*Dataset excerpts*

Start of Block

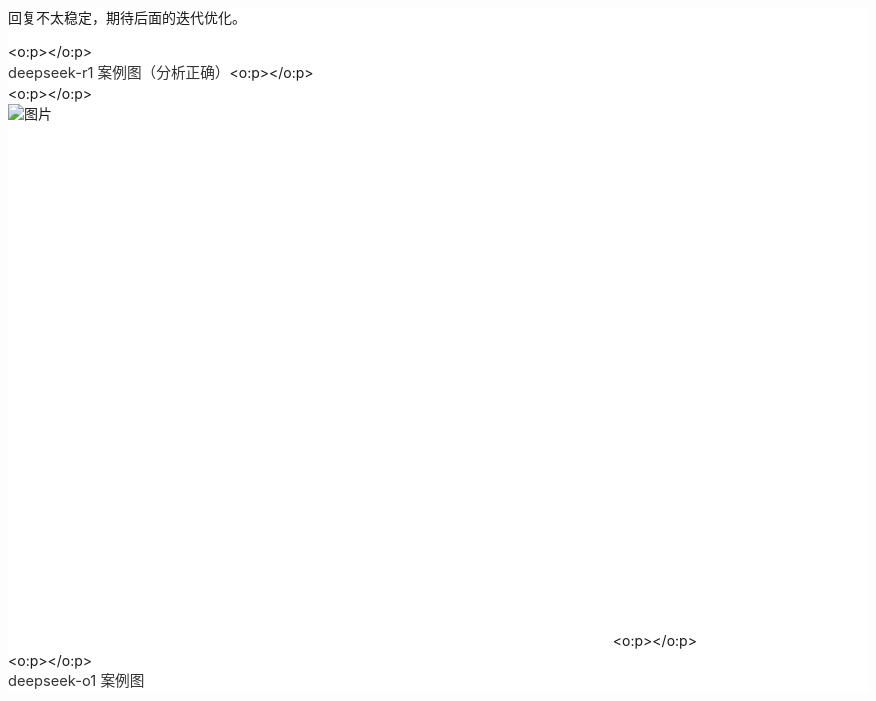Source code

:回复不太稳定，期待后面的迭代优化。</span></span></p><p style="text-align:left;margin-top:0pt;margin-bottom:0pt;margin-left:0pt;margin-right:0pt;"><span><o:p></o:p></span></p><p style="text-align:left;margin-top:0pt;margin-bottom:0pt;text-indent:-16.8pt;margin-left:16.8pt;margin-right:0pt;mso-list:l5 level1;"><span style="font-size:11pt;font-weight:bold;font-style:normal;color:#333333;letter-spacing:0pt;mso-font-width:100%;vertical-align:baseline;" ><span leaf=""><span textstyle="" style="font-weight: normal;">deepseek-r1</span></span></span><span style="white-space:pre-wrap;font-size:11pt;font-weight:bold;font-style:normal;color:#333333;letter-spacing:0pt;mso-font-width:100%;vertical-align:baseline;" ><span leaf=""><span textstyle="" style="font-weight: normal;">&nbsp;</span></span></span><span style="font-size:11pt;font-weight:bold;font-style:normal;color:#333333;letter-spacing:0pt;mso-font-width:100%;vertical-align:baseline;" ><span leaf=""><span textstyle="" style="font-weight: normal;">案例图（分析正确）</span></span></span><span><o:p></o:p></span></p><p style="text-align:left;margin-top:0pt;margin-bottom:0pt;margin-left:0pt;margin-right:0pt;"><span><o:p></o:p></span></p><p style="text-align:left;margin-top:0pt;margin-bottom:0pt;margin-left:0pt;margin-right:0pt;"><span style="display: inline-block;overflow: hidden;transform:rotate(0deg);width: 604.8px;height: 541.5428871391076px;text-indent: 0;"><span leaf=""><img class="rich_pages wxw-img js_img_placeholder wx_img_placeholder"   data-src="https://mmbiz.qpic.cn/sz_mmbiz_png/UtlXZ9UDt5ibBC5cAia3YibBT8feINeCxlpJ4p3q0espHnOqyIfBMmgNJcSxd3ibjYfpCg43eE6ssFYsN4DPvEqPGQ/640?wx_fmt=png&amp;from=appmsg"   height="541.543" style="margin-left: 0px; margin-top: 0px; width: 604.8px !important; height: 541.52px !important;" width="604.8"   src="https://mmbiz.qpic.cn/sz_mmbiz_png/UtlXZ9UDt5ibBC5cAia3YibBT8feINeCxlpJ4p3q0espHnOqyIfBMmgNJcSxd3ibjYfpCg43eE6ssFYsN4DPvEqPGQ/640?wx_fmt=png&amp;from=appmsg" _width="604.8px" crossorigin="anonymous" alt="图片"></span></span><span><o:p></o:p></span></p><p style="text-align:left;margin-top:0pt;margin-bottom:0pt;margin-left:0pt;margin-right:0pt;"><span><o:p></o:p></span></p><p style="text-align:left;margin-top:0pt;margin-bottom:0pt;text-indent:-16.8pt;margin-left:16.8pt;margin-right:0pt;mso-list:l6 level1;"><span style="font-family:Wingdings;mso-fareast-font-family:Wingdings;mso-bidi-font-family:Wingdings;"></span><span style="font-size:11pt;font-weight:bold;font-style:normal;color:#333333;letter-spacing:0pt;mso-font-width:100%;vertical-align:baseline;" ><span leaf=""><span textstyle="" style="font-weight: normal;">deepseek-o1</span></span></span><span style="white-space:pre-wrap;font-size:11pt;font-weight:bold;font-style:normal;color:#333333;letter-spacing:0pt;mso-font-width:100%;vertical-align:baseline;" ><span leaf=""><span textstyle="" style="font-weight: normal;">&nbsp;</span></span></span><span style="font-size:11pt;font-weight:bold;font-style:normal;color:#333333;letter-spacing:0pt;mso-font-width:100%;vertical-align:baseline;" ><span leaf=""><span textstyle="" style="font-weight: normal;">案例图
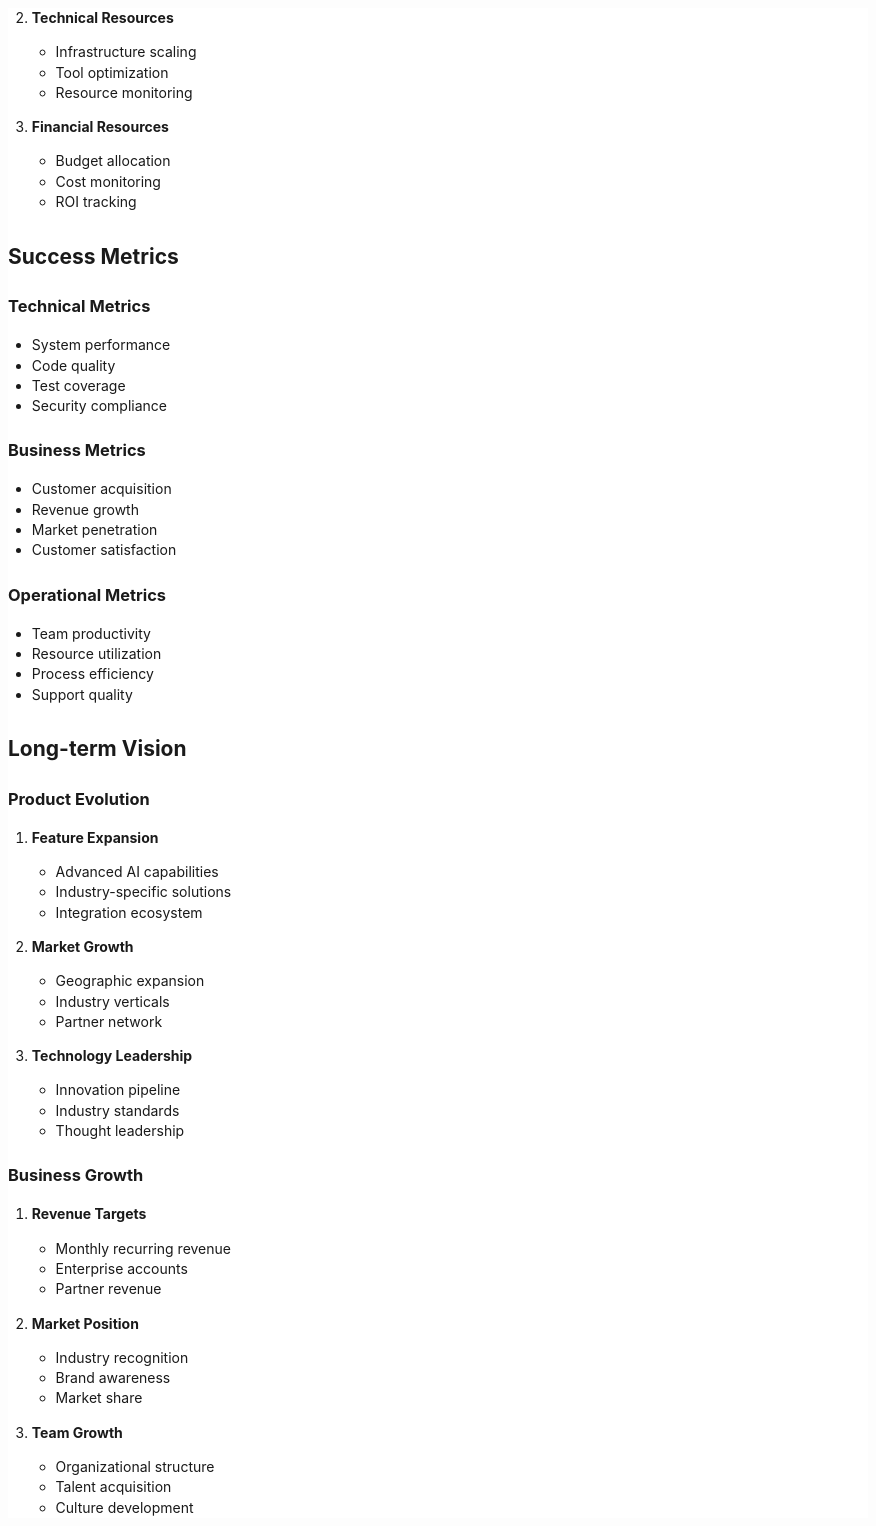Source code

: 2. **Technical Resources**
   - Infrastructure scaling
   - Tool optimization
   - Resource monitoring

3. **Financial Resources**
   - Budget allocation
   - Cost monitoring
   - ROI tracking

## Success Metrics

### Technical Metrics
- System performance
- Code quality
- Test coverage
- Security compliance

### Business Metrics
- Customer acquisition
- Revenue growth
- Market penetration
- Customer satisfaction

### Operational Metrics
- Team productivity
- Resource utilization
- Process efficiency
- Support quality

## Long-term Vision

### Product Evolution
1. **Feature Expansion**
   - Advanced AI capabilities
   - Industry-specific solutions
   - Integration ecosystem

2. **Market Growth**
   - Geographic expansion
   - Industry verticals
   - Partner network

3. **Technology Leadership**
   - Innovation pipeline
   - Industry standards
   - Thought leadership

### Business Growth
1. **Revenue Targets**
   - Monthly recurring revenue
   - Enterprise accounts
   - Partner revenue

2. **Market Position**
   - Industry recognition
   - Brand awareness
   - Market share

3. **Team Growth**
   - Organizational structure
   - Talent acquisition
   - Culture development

End of Block

*Brief*
Print the lines above from the one with "- Cost monitoring" through the one with "- Partner network", both included, exactly as written and nothing more.

*Completed task*
   - Cost monitoring
   - ROI tracking

## Success Metrics

### Technical Metrics
- System performance
- Code quality
- Test coverage
- Security compliance

### Business Metrics
- Customer acquisition
- Revenue growth
- Market penetration
- Customer satisfaction

### Operational Metrics
- Team productivity
- Resource utilization
- Process efficiency
- Support quality

## Long-term Vision

### Product Evolution
1. **Feature Expansion**
   - Advanced AI capabilities
   - Industry-specific solutions
   - Integration ecosystem

2. **Market Growth**
   - Geographic expansion
   - Industry verticals
   - Partner network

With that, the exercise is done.